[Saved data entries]
= = = =
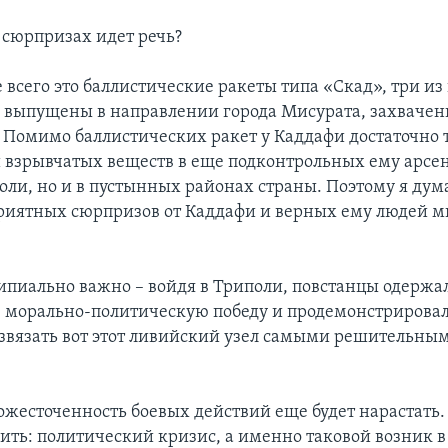
 сюрпризах идет речь?
 всего это баллистические ракеты типа «Скад», три из
 выпущены в направлении города Мисурата, захвачен
 Помимо баллистических ракет у Каддафи достаточно 
 взрывчатых веществ в еще подконтрольных ему арсен
оли, но и в пустынных районах страны. Поэтому я дум
риятных сюрпризов от Каддафи и верных ему людей 
ипиально важно – войдя в Триполи, повстанцы одержа
 морально-политическую победу и продемонстрирова
азвязать вот этот ливийский узел самыми решительны
 ожесточенность боевых действий еще будет нарастать
ть: политический кризис, а именно таковой возник в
= = = =
- Directions
Repeat the text of the rows above word for word, leaving the picture out of your answer.

- Answer
 сюрпризах идет речь?
 всего это баллистические ракеты типа «Скад», три из
 выпущены в направлении города Мисурата, захвачен
 Помимо баллистических ракет у Каддафи достаточно 
 взрывчатых веществ в еще подконтрольных ему арсен
оли, но и в пустынных районах страны. Поэтому я дум
риятных сюрпризов от Каддафи и верных ему людей 
ипиально важно – войдя в Триполи, повстанцы одержа
 морально-политическую победу и продемонстрирова
азвязать вот этот ливийский узел самыми решительны
 ожесточенность боевых действий еще будет нарастать
ть: политический кризис, а именно таковой возник в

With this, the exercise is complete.